Orbital Data of San Mateo, CA, has begun promoting a hardware/software package designed to speed the transmission of large data files, including medical images, over long distances. The product, called Orbital 5500, includes small appliances that sit on both ends of a network link. With the company's proprietary software loaded into the two boxes, an Internet link is better utilized to transmit data faster and more predictably.

"We're making the network perform much better than it normally would," said Richard Pierce, CEO of Orbital Data.

The company began shipping its data accelerators in January 2004 and currently has 16 customers in such key markets as digital asset management, disaster recovery, and collaborative engineering. No healthcare facilities have yet purchased the product. However, several regional providers have expressed interest, Pierce said.

The company plans to begin marketing to large medical centers, physician groups, and imaging centers, which typically send and receive images over long distances.

"I would expect medical images to be a primary application," Pierce said. "Archiving and retrieving information can be very difficult. There's a tremendous cost savings by making storage needs more efficient."

The time is right for such booster appliances. The continuing adoption of equipment that generates ever larger quantities of data has put a premium on data management. The need is exemplified by 16-slice CTs, which can produce up to 2000 images in a single exam. When diagnoses must be performed over a long distance, the capability to transmit a high volume of images quickly is critical. With the advent of 32-, 40-, and 64-slice scanners, the need for speed is becoming all the greater.

Typically, the speed of image transmission depends on several often-unpredictable factors, including the distance a file must travel, bandwidth, and file size.

"Our technology safely inspects the entire flow of data and takes over congestion control and management," Pierce said. "With this, we can take 20-year-old transmission algorithms and bring them into the 21st century."

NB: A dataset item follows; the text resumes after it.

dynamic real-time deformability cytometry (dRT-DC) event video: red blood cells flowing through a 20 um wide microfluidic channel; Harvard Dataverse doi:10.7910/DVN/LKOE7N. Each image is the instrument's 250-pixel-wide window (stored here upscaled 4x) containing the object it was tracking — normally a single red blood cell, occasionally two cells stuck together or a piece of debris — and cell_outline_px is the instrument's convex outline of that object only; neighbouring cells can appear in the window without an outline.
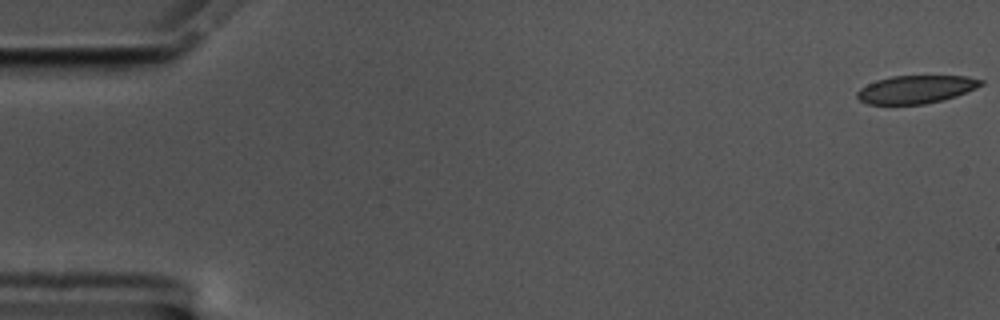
{"species": "common noctule bat (a hibernating species)", "species_latin": "Nyctalus noctula", "temperature_condition": "cold", "stored_images_in_passage": 9, "camera_frame_rate_fps": 3000, "um_per_image_px": 0.085, "animal": {"sex": "male", "body_mass_g": 17.5, "forearm_length_mm": 52.3}, "frame": {"image": 1, "passage_image": 1, "time_ms": 0.0, "image_size_px": [1000, 320], "cell_outline_px": [[984, 84], [976, 88], [956, 96], [924, 104], [868, 104], [860, 100], [856, 96], [856, 92], [860, 88], [876, 80], [892, 76], [968, 76], [984, 80]], "centroid_in_image_um": [77.86, 7.59], "position_along_channel_um": 7.1, "area_um2": 20.11}}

The Orbital Data boxes are placed between the transmitting and receiving computers on a network. The first box receives the file and sends it on to the second box more efficiently than could be done with conventional technology.

"We fill the pipe-we send the image across the network in a different way than it's historically been sent," Pierce said.

The product was built from the ground up, Pierce said. Rather than implement old school congestion control algorithms, the company developed modern algorithms while maintaining backward compatibility with existing protocol standards.